Re: exact equation
If you're still interested, here's a little known method that comes in handy. Been awhile snce I used it.
This particular integrand is difficult with parts or substitution. Let's try this.
Whenever we have a polynomial of some sort multiplied by e, we can use the derivative and equate coefficients.
Let \(\displaystyle P(x)=ax^{2}+bx+c\)
\(\displaystyle \frac{d}{dx}[ax^{2}+bx+x]e^{\frac{x^{2}}{2}}=(x^{2}+1)e^{\frac{x^{2}}{2}}\)

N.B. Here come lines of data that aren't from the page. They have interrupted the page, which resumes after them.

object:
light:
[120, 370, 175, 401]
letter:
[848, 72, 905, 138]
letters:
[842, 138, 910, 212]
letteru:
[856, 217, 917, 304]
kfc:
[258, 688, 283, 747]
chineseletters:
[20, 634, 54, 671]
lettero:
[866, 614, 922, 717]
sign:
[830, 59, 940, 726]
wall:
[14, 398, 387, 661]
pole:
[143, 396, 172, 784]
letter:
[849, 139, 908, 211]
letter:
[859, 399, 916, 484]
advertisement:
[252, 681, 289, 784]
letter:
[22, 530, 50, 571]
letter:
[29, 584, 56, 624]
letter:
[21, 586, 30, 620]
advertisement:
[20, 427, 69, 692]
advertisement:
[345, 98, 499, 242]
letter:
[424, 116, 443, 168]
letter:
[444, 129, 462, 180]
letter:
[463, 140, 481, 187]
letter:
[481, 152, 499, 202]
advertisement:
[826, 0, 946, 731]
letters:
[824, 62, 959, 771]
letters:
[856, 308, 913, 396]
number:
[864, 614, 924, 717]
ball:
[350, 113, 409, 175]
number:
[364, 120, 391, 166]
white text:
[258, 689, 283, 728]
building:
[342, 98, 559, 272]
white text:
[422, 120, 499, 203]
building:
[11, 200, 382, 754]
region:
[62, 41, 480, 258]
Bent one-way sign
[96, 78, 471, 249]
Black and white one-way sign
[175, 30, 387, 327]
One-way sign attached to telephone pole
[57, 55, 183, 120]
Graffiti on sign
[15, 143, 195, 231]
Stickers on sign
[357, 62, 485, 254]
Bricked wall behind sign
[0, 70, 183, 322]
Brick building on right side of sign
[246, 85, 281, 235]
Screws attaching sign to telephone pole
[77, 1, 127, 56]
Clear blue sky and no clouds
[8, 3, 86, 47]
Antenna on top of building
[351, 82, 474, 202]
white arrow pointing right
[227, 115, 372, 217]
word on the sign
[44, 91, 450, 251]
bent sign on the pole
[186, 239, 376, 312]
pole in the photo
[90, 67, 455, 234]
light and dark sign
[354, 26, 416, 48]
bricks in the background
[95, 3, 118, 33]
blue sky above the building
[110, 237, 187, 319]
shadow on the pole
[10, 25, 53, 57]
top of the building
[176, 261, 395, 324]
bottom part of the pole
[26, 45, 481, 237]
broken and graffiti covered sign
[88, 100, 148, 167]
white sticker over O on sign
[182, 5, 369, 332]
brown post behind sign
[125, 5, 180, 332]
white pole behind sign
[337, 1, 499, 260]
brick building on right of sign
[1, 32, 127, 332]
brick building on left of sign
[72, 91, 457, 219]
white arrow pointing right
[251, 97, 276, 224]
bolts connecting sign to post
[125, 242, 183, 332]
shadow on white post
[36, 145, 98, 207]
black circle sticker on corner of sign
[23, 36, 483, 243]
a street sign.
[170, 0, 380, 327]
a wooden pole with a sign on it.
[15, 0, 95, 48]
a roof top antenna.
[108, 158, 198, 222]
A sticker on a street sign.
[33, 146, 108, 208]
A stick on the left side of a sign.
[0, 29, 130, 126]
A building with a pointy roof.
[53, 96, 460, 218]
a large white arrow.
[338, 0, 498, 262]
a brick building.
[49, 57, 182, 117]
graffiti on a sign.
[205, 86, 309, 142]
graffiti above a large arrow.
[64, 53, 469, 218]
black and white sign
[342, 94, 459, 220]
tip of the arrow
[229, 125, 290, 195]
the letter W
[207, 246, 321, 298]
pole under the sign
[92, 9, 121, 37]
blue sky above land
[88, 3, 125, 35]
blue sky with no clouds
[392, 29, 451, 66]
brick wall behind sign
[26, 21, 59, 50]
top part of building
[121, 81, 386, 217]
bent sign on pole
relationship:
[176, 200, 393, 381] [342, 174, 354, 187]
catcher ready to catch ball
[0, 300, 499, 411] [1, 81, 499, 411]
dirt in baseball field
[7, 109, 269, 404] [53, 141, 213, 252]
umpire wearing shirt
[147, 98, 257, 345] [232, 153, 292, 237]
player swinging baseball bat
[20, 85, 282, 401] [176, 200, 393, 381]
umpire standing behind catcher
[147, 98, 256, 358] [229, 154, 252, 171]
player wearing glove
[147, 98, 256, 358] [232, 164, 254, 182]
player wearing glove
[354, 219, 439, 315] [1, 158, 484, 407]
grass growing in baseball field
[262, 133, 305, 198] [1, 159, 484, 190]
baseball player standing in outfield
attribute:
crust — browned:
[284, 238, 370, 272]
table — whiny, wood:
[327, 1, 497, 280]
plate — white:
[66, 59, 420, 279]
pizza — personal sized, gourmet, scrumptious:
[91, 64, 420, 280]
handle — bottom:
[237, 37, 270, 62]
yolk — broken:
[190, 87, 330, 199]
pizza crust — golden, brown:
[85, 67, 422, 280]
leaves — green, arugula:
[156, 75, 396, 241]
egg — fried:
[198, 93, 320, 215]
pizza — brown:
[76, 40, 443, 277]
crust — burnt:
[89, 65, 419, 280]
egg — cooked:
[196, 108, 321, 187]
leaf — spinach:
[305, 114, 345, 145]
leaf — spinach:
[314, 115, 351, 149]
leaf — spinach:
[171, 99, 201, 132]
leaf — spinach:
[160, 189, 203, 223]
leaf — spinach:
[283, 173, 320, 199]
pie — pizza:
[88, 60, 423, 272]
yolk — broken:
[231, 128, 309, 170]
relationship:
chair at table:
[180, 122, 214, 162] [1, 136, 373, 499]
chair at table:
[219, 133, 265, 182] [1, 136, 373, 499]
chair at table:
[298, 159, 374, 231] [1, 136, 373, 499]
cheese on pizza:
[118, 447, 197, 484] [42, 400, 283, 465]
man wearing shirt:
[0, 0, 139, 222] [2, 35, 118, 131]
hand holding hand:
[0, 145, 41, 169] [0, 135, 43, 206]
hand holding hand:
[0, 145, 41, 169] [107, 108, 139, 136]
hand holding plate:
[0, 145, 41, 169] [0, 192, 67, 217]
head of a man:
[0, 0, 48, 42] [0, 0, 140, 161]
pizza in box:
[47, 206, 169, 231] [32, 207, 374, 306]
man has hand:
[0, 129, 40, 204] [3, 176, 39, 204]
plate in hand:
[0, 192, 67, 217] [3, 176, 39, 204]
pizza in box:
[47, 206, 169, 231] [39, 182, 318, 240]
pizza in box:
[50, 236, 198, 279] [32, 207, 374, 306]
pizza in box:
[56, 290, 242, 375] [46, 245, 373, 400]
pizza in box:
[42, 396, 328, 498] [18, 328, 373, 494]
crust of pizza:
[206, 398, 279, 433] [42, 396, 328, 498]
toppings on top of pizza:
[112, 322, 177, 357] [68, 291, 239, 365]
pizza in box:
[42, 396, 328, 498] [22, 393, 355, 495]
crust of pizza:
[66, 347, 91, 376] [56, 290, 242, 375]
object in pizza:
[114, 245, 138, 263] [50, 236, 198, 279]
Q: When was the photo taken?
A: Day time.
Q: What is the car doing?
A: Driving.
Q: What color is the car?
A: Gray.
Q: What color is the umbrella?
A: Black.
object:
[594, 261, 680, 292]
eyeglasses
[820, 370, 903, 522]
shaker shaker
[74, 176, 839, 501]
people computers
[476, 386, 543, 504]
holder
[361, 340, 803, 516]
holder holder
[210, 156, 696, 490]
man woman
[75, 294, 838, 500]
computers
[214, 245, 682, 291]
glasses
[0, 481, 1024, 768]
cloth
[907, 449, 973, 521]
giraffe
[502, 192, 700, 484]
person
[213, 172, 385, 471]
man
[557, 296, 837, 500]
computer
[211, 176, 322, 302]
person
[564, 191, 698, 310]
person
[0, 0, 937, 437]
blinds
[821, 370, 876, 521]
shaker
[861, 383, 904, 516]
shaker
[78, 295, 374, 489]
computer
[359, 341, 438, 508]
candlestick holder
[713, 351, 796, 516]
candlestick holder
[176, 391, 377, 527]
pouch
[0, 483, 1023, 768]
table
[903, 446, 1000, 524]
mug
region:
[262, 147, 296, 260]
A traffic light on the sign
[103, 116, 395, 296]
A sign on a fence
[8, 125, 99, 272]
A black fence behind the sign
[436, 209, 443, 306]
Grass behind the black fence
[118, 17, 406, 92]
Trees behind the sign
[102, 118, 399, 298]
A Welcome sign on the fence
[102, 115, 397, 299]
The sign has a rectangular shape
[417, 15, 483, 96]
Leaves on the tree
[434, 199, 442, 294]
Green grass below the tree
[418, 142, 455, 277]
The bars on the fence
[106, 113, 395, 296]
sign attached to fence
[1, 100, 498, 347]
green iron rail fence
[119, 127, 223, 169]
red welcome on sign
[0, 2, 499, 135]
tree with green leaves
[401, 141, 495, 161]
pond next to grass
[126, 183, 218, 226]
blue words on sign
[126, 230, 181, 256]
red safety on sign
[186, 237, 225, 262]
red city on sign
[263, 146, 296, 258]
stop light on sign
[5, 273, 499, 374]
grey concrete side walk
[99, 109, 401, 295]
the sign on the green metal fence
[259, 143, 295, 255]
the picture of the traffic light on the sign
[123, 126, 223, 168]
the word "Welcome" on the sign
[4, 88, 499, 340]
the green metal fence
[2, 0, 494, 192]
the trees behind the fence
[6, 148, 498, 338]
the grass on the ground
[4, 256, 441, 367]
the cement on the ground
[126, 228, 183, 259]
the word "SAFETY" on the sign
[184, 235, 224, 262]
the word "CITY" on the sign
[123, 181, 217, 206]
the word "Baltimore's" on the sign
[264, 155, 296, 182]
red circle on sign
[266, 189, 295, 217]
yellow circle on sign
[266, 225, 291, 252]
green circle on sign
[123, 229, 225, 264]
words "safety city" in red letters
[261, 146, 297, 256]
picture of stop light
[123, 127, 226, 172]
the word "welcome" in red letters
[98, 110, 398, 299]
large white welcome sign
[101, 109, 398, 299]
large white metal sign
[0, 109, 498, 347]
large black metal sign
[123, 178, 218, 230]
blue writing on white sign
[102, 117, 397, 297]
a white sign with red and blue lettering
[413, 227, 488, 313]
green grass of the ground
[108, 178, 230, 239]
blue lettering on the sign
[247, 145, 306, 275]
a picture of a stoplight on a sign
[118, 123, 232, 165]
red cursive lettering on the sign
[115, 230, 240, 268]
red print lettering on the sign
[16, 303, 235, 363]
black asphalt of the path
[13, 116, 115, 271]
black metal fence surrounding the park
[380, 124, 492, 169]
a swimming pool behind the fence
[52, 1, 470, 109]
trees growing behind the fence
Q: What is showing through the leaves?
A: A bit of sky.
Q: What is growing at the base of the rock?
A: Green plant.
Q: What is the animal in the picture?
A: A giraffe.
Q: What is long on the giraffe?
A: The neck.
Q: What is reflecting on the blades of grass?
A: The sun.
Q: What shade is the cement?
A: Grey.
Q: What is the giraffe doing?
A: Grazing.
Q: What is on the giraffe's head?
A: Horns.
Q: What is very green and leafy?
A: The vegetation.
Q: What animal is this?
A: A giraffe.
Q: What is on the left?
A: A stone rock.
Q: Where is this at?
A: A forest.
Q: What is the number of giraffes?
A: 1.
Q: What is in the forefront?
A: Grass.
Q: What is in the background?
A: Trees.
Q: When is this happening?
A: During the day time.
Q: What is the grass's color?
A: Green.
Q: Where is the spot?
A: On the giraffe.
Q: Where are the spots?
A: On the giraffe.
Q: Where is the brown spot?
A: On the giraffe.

Now, use the product rule and get:
\(\displaystyle (2ax+b)e^{\frac{x^{2}}{2}}+(ax^{2}+bx+c)xe^{\frac{x^{2}}{2}}=(x^{2}+1)e^{\frac{x^{2}}{2}}\)
If we equate coefficients, we get:
\(\displaystyle 2a=0, \;\ b+c=1, \;\ b=1, \;\ a=0\)
It's not difficult to see that \(\displaystyle a=0, \;\ b=1, \;\ c=0\)
So, we have:
\(\displaystyle \frac{d}{dx}\left[xe^{\frac{x^{2}}{2}}\right]=(x^{2}+1)e^{\frac{x^{2}}{2}}\)
If we integrate, we get:
\(\displaystyle \boxed{xe^{\frac{x^{2}}{2}}=\int{(x^{2}+1)e^{\frac{x^{2}}{2}}dx}}\)
What is something is I can run this through my calculator and it will not give me an answer for the indefinite integral.